Henk van Rikxoort: We have learned many lessons, top five of which that come to my mind are: 1. Living income for farmers first. Deforestation, child, and other forms of forced labour are to a large extent a side effect of the poor economic position of smallholders – let’s work on improving the income of farmers and we will make progress on other issues better and faster. 2. Change and improvements in agriculture are slow by default. We need to work with farmers on long term plans and relationships. 3. We need to move away from general guidelines and group training. The needs in the field call for farm-specific advisories coupled with personal coaching techniques to support farmers 1:1. 4. We are losing forest and green cover at a speed that is sickening. Let’s take the digital farm and forest mapping to scale, monitor deforestation with satellite tech, and work with implementers on the ground to turn the tide. 5. Consumer engagement and education on the challenges in origin and the need for sustainable products is important. End-markets drive the scale and speed of the transition towards sustainability.

Scientific research has identified that certification programs enhance both rural livelihoods and ecosystem health across a diversity of crops, farms, and countries. A few studies have also confirmed the positive impact that Rainforest Alliance and UTZ certification programs have had on forest quality and farmers respectively. Could you tell us how certified farms and its farmers improve over time compared to non-certified farms?

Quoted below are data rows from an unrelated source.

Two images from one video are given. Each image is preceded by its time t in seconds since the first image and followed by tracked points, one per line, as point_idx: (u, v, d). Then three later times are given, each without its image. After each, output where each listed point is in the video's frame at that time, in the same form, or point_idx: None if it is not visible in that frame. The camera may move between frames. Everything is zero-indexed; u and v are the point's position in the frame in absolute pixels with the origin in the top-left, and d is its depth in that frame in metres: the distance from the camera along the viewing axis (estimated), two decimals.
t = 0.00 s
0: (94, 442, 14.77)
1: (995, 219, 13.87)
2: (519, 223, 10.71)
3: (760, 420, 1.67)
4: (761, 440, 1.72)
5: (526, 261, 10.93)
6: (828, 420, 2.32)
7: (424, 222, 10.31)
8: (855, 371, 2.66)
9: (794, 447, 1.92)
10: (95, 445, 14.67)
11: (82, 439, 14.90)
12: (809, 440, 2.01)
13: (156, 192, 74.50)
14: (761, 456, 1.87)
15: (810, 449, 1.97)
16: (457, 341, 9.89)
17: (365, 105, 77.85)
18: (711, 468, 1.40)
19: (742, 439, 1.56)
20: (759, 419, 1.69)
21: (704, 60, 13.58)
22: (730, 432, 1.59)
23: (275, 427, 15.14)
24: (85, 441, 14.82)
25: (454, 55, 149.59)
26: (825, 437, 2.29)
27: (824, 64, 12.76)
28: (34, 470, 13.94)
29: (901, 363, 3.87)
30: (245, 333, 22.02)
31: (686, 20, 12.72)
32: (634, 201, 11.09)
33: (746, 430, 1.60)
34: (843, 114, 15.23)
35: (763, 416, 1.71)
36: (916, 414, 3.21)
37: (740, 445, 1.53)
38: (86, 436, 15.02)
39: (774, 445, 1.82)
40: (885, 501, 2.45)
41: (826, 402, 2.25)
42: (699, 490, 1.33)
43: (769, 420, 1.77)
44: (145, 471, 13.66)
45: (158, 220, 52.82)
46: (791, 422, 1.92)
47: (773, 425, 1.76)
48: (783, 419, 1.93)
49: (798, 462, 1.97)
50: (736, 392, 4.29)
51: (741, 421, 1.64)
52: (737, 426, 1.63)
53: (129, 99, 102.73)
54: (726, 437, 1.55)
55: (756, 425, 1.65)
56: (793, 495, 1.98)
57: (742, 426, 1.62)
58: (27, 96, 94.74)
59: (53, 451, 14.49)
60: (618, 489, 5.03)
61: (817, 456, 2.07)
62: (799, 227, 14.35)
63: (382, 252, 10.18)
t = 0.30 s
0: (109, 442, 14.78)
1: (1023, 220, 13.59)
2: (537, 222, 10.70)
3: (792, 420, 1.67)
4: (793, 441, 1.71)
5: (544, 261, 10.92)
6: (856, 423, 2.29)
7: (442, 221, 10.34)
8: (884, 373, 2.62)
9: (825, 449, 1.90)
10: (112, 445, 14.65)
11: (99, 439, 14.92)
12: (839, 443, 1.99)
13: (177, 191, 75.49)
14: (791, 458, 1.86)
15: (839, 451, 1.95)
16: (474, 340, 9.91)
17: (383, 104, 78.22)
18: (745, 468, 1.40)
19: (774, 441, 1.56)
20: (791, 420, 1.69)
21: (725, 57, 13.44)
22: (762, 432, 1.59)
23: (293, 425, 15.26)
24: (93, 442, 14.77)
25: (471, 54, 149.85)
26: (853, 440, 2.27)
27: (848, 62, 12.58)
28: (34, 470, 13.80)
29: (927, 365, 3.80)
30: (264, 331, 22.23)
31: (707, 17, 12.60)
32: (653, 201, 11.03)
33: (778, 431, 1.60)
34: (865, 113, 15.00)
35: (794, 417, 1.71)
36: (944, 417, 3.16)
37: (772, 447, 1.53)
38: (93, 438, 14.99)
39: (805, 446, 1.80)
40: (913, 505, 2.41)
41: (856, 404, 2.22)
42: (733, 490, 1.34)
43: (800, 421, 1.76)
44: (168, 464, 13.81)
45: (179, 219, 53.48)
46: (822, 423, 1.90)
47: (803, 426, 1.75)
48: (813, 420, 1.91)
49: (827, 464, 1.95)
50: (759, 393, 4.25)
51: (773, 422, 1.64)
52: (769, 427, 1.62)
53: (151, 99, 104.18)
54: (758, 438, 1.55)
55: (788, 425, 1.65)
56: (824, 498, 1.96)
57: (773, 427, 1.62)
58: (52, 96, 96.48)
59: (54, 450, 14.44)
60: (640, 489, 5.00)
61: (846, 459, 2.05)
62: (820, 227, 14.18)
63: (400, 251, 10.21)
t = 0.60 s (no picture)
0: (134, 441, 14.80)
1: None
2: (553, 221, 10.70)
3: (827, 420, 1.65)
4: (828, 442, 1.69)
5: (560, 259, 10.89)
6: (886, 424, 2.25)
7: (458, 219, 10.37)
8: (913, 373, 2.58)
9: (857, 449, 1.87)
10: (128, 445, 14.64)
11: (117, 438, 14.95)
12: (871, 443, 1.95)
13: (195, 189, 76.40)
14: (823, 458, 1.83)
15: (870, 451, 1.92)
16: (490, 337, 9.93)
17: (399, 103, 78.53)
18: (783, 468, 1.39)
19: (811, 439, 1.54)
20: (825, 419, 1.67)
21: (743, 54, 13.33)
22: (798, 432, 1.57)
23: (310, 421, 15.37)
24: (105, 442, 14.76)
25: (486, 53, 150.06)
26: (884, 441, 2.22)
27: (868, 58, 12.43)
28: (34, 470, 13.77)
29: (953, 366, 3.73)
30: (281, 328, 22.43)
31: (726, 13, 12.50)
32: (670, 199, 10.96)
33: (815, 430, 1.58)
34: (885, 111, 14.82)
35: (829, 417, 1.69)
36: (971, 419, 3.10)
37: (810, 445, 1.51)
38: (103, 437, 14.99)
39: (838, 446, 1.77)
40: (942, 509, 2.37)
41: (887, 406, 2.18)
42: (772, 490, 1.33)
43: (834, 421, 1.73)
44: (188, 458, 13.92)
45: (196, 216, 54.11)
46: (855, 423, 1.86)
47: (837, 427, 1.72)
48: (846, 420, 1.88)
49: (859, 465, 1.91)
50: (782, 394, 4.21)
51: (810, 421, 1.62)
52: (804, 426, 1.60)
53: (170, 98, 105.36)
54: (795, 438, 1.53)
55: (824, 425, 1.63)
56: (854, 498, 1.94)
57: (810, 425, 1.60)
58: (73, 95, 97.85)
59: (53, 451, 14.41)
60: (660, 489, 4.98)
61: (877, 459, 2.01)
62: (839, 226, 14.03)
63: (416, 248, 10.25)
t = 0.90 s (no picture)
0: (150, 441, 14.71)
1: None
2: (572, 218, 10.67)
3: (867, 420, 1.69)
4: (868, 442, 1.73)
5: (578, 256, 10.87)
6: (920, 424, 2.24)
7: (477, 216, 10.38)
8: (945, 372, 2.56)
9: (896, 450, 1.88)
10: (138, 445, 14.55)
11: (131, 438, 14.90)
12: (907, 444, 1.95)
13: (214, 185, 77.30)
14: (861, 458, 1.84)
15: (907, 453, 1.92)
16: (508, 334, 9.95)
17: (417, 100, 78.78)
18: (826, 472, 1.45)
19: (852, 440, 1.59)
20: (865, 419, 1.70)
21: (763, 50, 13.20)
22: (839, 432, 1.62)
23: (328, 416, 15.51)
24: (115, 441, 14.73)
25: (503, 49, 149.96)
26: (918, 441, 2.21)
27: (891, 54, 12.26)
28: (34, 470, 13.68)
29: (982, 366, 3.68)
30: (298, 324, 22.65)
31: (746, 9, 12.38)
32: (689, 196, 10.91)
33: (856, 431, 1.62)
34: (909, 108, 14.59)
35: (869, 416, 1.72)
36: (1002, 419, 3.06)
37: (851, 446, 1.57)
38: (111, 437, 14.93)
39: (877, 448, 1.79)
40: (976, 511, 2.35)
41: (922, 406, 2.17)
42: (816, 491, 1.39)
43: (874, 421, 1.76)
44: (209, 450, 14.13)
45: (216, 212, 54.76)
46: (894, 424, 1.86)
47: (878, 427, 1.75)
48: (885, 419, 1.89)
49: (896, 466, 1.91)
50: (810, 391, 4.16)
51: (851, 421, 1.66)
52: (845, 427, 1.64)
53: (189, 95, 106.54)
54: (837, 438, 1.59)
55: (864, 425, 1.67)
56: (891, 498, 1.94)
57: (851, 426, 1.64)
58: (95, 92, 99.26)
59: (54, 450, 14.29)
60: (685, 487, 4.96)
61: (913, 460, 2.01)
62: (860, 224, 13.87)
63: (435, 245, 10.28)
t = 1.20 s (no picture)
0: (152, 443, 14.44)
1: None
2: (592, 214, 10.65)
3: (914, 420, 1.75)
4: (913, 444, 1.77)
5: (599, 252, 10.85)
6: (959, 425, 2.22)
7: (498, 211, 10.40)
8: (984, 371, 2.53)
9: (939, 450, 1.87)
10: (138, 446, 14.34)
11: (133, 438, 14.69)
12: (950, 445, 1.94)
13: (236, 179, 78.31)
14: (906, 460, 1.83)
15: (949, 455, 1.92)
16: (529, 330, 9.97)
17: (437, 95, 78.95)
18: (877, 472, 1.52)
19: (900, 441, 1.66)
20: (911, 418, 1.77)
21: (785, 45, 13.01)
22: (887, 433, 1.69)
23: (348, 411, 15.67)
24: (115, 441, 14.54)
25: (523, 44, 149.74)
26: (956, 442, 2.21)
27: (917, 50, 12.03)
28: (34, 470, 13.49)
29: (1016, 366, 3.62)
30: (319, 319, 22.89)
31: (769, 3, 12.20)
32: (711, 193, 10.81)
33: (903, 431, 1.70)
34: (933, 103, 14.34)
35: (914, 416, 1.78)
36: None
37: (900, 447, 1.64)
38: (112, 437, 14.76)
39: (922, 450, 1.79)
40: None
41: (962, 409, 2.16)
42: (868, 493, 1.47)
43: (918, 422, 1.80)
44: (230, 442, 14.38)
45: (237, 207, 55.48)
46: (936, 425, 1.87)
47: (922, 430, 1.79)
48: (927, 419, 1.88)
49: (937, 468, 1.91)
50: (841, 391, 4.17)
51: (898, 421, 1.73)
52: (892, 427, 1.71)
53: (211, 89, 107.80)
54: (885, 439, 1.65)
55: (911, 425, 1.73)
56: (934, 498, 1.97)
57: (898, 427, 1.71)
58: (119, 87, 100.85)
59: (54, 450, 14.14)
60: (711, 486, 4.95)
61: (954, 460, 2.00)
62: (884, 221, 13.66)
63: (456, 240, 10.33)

Henk van Rikxoort: Rainforest Alliance and UTZ-certified farmers adopt good and sustainable agricultural practices and are rewarded with a sustainability differential by the market for doing so. The incentive for farmers is working towards a more profitable and resilient farm over time. In addition, getting rewarded by buyers and building up a long-term relationship with these buyers is valuable. For the industry, it is important to work with farmers step by step on improvements and grow a healthy long-term business relationship while addressing sustainability. Measurable progress and learnings from the field are important for all actors involved in certification. Impact reports found, for example, that UTZ-certified coffee farmers in Colombia earned $1.14 per kg coffee compared to $0.69 of non-certified farmers. That is the benefit and importance of markets rewarding the work of farmers on sustainability in the field. In addition, a study found that Rainforest-Alliance-certified farmers had a 51% less loss of harvest during the coffee leaf rust outbreaks in Latin America. This is an encouragement that working with shading, diverse farms, and other good agricultural practices are effective on the ground.

Although several agribusinesses around the world have committed to ensuring traceable and sustainable supply chains, only a handful of them managed to achieve the goals. What are your recommendations for agribusinesses to prioritise sustainability and work to attain these goals?

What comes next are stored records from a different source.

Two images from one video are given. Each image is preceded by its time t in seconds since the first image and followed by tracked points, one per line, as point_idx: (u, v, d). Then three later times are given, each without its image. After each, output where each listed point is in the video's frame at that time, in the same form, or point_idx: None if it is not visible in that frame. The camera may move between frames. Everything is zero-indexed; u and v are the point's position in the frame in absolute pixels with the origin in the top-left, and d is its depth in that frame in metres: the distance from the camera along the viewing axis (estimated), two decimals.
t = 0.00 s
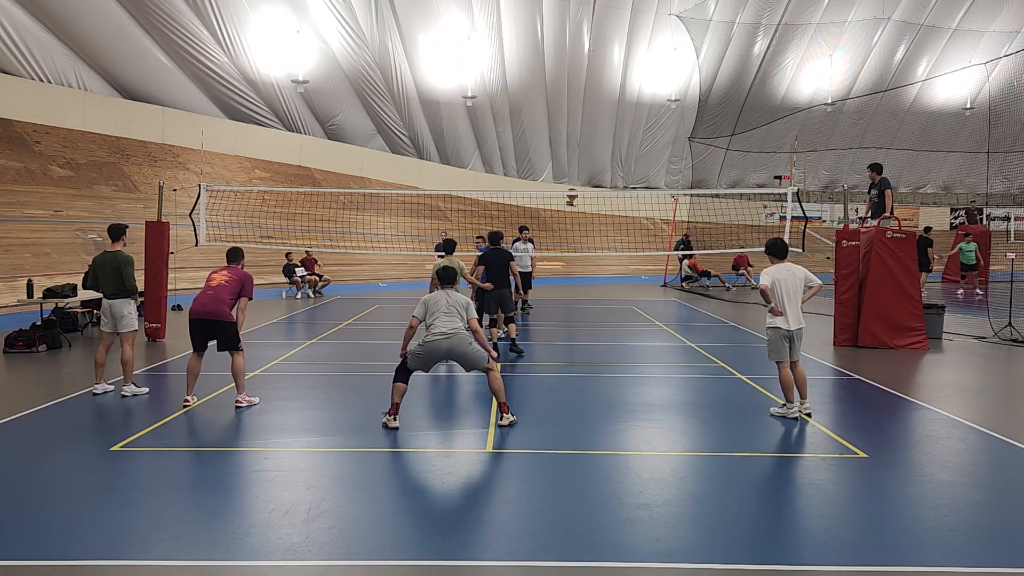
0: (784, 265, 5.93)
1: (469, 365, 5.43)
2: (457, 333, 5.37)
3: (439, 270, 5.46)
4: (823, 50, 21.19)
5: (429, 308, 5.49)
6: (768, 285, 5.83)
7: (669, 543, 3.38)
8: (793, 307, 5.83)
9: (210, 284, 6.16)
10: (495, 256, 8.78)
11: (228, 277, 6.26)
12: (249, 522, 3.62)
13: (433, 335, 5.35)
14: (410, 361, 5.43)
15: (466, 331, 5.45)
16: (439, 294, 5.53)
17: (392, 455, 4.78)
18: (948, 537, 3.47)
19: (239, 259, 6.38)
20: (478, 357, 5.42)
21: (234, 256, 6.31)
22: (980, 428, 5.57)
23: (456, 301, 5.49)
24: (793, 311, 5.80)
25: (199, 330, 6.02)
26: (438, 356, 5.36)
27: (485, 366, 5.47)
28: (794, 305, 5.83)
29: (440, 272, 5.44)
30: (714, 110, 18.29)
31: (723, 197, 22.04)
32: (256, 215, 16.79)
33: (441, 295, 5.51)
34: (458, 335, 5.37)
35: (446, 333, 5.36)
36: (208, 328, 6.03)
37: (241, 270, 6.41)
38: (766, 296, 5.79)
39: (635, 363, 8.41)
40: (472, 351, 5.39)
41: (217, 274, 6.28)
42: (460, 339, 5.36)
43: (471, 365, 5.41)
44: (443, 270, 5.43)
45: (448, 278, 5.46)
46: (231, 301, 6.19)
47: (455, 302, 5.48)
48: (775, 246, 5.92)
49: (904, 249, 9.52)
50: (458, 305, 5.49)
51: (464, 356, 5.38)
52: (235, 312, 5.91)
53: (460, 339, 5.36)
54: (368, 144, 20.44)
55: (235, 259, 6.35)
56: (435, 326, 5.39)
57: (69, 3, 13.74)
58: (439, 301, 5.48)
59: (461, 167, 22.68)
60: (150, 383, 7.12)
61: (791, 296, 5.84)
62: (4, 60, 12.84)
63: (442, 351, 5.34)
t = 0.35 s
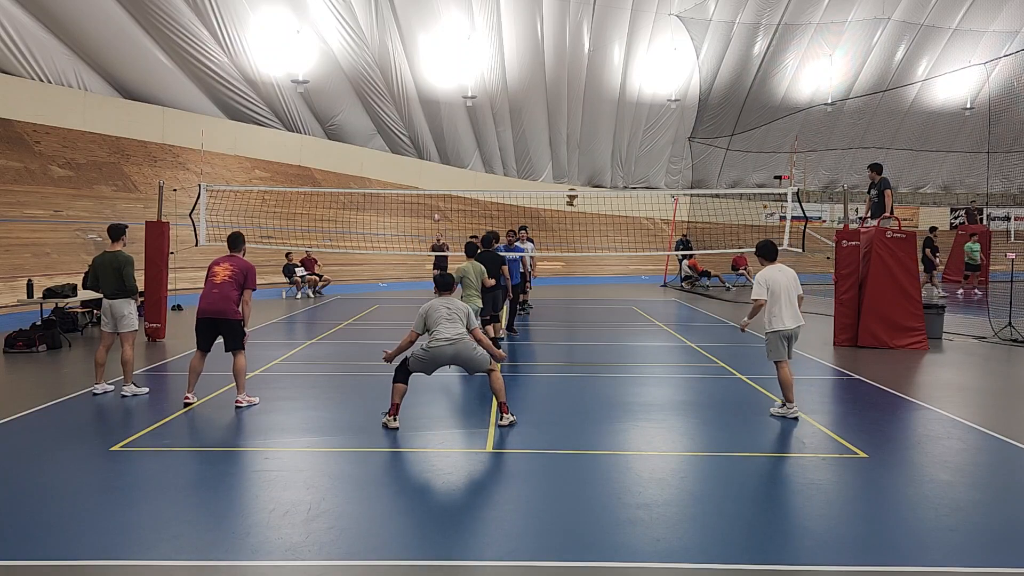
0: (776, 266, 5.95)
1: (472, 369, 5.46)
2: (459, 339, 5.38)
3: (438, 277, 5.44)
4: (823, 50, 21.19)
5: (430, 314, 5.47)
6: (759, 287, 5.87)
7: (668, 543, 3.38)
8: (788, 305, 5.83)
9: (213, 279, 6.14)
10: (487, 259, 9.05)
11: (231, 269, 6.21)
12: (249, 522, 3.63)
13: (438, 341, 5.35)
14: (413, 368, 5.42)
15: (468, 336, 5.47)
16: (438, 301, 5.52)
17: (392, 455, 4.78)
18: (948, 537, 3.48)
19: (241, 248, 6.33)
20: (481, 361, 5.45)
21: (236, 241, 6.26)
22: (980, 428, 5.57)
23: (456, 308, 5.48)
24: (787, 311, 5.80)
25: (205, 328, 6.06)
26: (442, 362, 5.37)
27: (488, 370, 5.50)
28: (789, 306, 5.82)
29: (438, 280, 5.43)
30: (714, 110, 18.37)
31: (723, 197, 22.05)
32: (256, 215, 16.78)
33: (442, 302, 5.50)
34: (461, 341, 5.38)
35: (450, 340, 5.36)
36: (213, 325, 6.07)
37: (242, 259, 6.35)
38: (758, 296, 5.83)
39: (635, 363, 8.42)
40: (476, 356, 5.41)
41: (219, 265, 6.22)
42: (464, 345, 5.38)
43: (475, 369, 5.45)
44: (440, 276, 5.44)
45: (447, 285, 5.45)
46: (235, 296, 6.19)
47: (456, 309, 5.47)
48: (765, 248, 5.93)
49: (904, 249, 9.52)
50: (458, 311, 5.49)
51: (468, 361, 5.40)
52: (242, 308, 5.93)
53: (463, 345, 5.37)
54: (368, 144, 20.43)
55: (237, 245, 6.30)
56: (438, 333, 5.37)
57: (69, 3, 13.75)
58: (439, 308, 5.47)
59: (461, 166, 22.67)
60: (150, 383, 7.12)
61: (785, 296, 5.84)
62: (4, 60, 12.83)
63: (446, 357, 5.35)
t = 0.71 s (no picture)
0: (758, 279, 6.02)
1: (469, 370, 5.45)
2: (456, 339, 5.36)
3: (433, 275, 5.44)
4: (823, 51, 21.20)
5: (426, 314, 5.44)
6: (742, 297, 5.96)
7: (669, 543, 3.38)
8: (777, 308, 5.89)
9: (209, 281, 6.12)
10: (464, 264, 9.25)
11: (225, 273, 6.20)
12: (249, 522, 3.63)
13: (435, 341, 5.34)
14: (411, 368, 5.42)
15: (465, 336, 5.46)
16: (433, 300, 5.50)
17: (392, 455, 4.78)
18: (948, 537, 3.48)
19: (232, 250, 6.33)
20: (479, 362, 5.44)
21: (226, 245, 6.25)
22: (980, 428, 5.58)
23: (453, 308, 5.47)
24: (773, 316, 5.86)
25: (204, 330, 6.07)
26: (439, 362, 5.37)
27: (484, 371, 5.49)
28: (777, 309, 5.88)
29: (432, 279, 5.43)
30: (714, 111, 18.41)
31: (723, 197, 22.06)
32: (256, 215, 16.78)
33: (438, 301, 5.48)
34: (458, 341, 5.37)
35: (447, 340, 5.35)
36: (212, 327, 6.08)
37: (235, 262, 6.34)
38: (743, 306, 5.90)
39: (635, 363, 8.41)
40: (473, 357, 5.40)
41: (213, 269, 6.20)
42: (461, 346, 5.36)
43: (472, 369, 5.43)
44: (434, 275, 5.44)
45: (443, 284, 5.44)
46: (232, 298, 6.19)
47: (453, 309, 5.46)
48: (750, 262, 5.97)
49: (904, 249, 9.53)
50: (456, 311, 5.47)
51: (464, 361, 5.39)
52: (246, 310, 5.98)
53: (460, 345, 5.36)
54: (368, 144, 20.44)
55: (228, 249, 6.30)
56: (435, 333, 5.36)
57: (69, 3, 13.76)
58: (435, 307, 5.45)
59: (461, 167, 22.68)
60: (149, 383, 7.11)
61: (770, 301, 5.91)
62: (4, 60, 12.83)
63: (444, 356, 5.35)
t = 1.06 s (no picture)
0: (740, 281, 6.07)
1: (456, 358, 5.43)
2: (443, 324, 5.36)
3: (431, 254, 5.48)
4: (823, 51, 21.20)
5: (421, 293, 5.48)
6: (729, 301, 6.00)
7: (669, 543, 3.38)
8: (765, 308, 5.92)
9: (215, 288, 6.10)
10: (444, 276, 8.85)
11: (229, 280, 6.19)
12: (249, 522, 3.62)
13: (423, 325, 5.34)
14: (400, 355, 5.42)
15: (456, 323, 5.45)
16: (431, 279, 5.52)
17: (393, 455, 4.77)
18: (948, 537, 3.48)
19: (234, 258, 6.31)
20: (465, 352, 5.42)
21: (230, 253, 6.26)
22: (980, 427, 5.57)
23: (449, 289, 5.49)
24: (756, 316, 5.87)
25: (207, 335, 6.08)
26: (425, 347, 5.35)
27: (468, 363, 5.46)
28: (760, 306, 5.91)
29: (431, 254, 5.45)
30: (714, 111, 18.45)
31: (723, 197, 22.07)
32: (256, 215, 16.78)
33: (434, 281, 5.50)
34: (446, 328, 5.36)
35: (436, 325, 5.35)
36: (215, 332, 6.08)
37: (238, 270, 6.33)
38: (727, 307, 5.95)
39: (635, 363, 8.41)
40: (459, 345, 5.38)
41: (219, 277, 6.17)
42: (447, 332, 5.34)
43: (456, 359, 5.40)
44: (434, 250, 5.46)
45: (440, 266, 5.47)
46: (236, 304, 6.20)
47: (448, 292, 5.48)
48: (734, 267, 5.96)
49: (904, 249, 9.52)
50: (451, 294, 5.50)
51: (450, 348, 5.37)
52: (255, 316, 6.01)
53: (445, 331, 5.34)
54: (368, 144, 20.44)
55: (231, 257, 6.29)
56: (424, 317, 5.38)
57: (69, 3, 13.75)
58: (431, 288, 5.47)
59: (461, 167, 22.68)
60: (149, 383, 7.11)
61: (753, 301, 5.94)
62: (4, 60, 12.83)
63: (431, 342, 5.34)
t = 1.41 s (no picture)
0: (728, 277, 6.07)
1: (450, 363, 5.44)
2: (438, 331, 5.35)
3: (422, 258, 5.46)
4: (822, 51, 21.21)
5: (415, 298, 5.42)
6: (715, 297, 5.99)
7: (669, 543, 3.38)
8: (752, 305, 5.94)
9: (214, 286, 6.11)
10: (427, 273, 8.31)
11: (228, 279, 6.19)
12: (249, 522, 3.62)
13: (417, 334, 5.33)
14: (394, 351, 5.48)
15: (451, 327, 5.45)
16: (422, 283, 5.49)
17: (393, 454, 4.78)
18: (948, 537, 3.47)
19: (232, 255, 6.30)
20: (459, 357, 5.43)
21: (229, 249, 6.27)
22: (980, 427, 5.57)
23: (443, 292, 5.47)
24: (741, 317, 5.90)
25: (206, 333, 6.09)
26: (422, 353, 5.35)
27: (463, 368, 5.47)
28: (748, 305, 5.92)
29: (422, 258, 5.45)
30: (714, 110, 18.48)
31: (723, 197, 22.08)
32: (256, 215, 16.78)
33: (426, 285, 5.48)
34: (442, 333, 5.35)
35: (432, 331, 5.34)
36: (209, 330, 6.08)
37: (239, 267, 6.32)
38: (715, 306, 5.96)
39: (635, 363, 8.41)
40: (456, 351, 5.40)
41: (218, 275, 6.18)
42: (443, 338, 5.34)
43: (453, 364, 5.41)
44: (426, 255, 5.46)
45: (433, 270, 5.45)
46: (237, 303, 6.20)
47: (442, 296, 5.46)
48: (720, 264, 6.00)
49: (904, 249, 9.52)
50: (444, 298, 5.48)
51: (446, 354, 5.37)
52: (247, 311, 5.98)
53: (442, 337, 5.34)
54: (368, 144, 20.44)
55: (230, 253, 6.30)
56: (419, 325, 5.36)
57: (69, 3, 13.74)
58: (424, 293, 5.44)
59: (461, 167, 22.69)
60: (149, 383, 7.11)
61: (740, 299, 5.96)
62: (4, 60, 12.83)
63: (427, 349, 5.34)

Henk van Rikxoort: Sustainability is a journey and there are many companies out there that are making great progress. At the same time, we need more front-running businesses that will drive transitioning towards sustainable supply chains. I work with and have worked with companies that are very serious about sustainability and it is encouraging to see what these corporations are able to set in motion. At the same time, businesses are businesses and operate in a competitive environment; we cannot expect all from the private sector only. Governments need to get much more engaged and active in setting a level playing field and good policy and regulation for the better.